To bring forth a strategy I must understand my weaknesses. I am weak in balance and maintenance. I can do well for short episodes but when I meditate I can see a significant improvement in clarity and control. I can allow time for meditation and allow myself to grow. I must not be scared of my new approach or its delicate structure, but embrace its new ability and transform my current inner health to a stronger inner health.

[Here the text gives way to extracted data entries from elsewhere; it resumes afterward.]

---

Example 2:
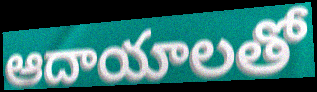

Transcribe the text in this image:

ఆదాయాలతో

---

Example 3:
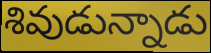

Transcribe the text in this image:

శివుడున్నాడు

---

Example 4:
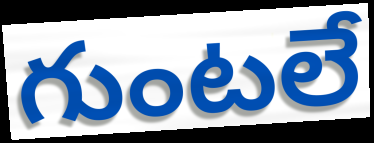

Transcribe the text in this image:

గుంటలే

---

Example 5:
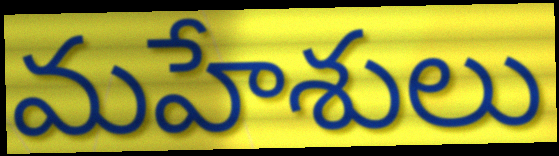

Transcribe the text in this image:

మహేశులు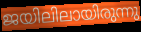
ജയിലിലായിരുന്നു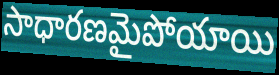
సాధారణమైపోయాయి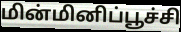
மின்மினிப்பூச்சி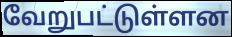
வேறுபட்டுள்ளன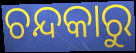
ଚନ୍ଦକାରୁ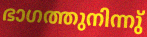
ഭാഗത്തുനിന്നു്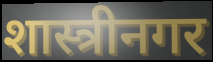
शास्त्रीनगरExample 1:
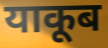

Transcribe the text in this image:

याकूब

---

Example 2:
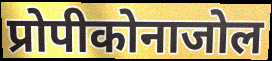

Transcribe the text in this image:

प्रोपीकोनाजोल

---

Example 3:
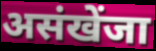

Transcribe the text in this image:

असंखेंजा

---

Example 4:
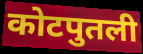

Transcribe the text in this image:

कोटपुतली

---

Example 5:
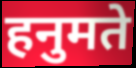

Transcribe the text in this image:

हनुमते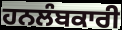
ਹਨਲੰਬਕਾਰੀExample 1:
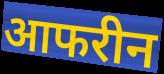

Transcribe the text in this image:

आफरीन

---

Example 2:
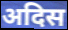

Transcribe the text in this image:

अदिस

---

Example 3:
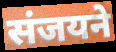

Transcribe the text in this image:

संजयने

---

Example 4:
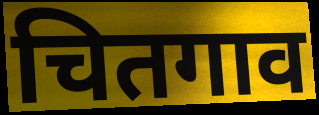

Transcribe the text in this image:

चितगाव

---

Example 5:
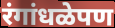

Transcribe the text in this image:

रंगांधळेपणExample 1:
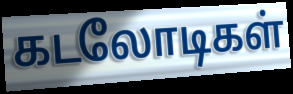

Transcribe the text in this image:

கடலோடிகள்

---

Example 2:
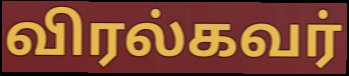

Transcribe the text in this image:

விரல்கவர்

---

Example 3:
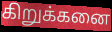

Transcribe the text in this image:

கிறுக்கனை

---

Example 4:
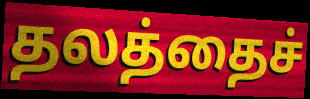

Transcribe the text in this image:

தலத்தைச்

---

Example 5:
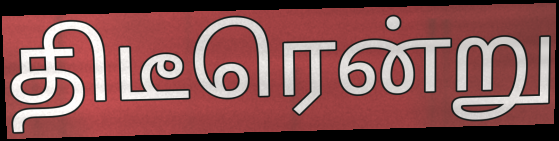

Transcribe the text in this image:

திடீரென்று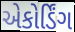
એકોર્ડિંગ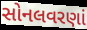
સોનલવરણાં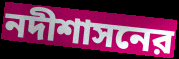
নদীশাসনের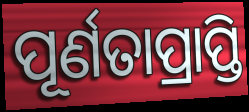
ପୂର୍ଣତାପ୍ରାପ୍ତି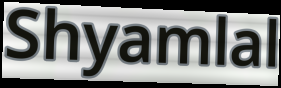
Shyamlal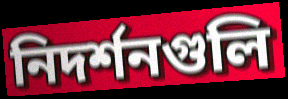
নিদর্শনগুলি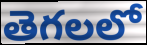
తెగలలో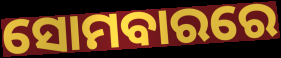
ସୋମବାରରେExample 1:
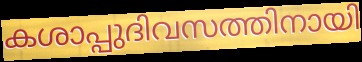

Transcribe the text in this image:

കശാപ്പുദിവസത്തിനായി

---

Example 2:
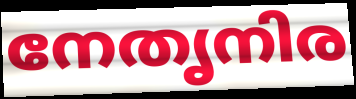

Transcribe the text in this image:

നേതൃനിര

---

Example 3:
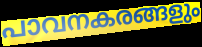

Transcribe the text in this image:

പാവനകരങ്ങളും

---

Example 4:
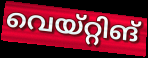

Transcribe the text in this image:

വെയ്റ്റിങ്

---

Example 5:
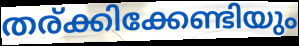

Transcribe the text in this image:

തര്ക്കിക്കേണ്ടിയുംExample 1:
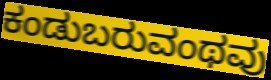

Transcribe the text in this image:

ಕಂಡುಬರುವಂಥವು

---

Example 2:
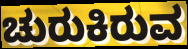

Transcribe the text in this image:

ಚುರುಕಿರುವ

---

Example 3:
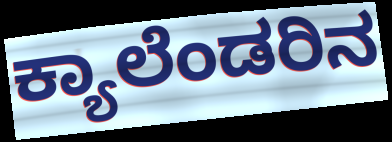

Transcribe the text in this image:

ಕ್ಯಾಲೆಂಡರಿನ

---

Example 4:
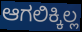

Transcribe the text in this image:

ಆಗಲಿಕ್ಕಿಲ್ಲ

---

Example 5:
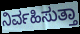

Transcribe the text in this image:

ನಿರ್ವಹಿಸುತ್ತಾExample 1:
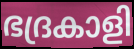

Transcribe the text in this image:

ഭദ്രകാളി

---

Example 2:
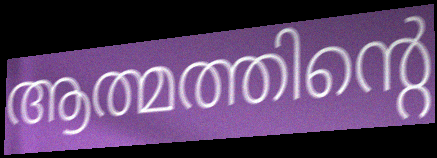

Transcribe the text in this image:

ആത്മത്തിന്റെ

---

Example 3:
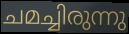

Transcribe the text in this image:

ചമച്ചിരുന്നു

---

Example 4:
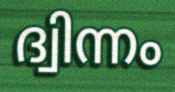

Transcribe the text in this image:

ദ്വിന്നം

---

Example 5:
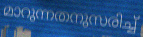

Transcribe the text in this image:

മാറുന്നതനുസരിച്ച്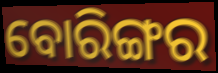
ବୋରିଙ୍ଗରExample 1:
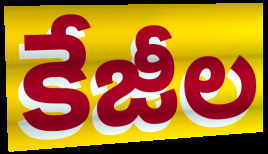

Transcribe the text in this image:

కేజీల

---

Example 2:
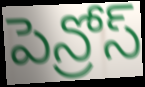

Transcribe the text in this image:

పెన్రోస్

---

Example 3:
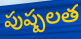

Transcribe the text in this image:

పుష్పలత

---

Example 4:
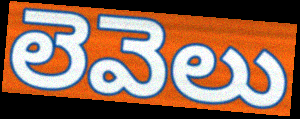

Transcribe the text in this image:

లెవెలు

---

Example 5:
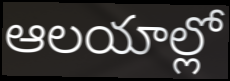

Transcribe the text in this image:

ఆలయాల్లోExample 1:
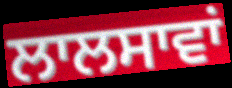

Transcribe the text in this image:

While browsing I found quotes to build confidence:
 

Monday, September 3, 2012

Unit 5 Calm Abiding Exercise




Subtle Mind Exercise

Loving kindness gives us a feeling of giving, and concentrates on giving and dissolving a loved one’s problems as well as the entire world as a whole. You reach a real comfortable place and cannot move any limb of your body. After loving-kindness you know how to relax the mind, and get to a consciousness where you have let go. After the session you feel rejuvenated and reset even as you progress through each new time. The subtle mind exercise has moments where you cannot move as well, you are actually in the same consciousness but the new directions allow you to focus on a different thing, a focal point such as your breathing. Incredibly your mind cannot just focus on the breathing it brings up random memories and ideas that you have to wield off. Letting go of each thought is difficult because some thoughts linger for more time. With that said, you have to reach back to your focal point of breathing. Balancing your breathing, your focus on letting your thoughts go is a matter of practice. I know that I was weak at this exercise because I was jumping all over the place, yet I was able to visualize my thoughts falling into nothingness and directing my focus towards my breathing time and time again. This was the witnessing of the mind, I found that this could be fun as well as relaxing. I didn’t get much analysis of my mind, I did get a first start and found it different and the same as the Loving-Kindness. Nothing frustrating at this time, and life is good!

 
 


 

Spiritual wellness is a balance of our beliefs and values. With that in check, you are now free to use contemplative workouts. I am a strong believer that making right choices in our life brings us balance and happiness. The inner tools we use to develop positive strategies can bring us this wellness. It’s really a snowball effect, one leads to the other and it drives in that direction. I feel best when my behavior is at its best. I don’t just mean doing the right thing and going towards positivity. I mean accomplishing more, becoming more and living more. I take steps to reach these inner goals and this brings me a mental wellness that is a vibrant source to others. With a positive mind, body and spirit you can’t go wrong. I hit the courts and track to really bring a positive vibe and to get in a balanced to get those endorphins. This inner connectedness is something everyone should be aware of and should practice to help one another.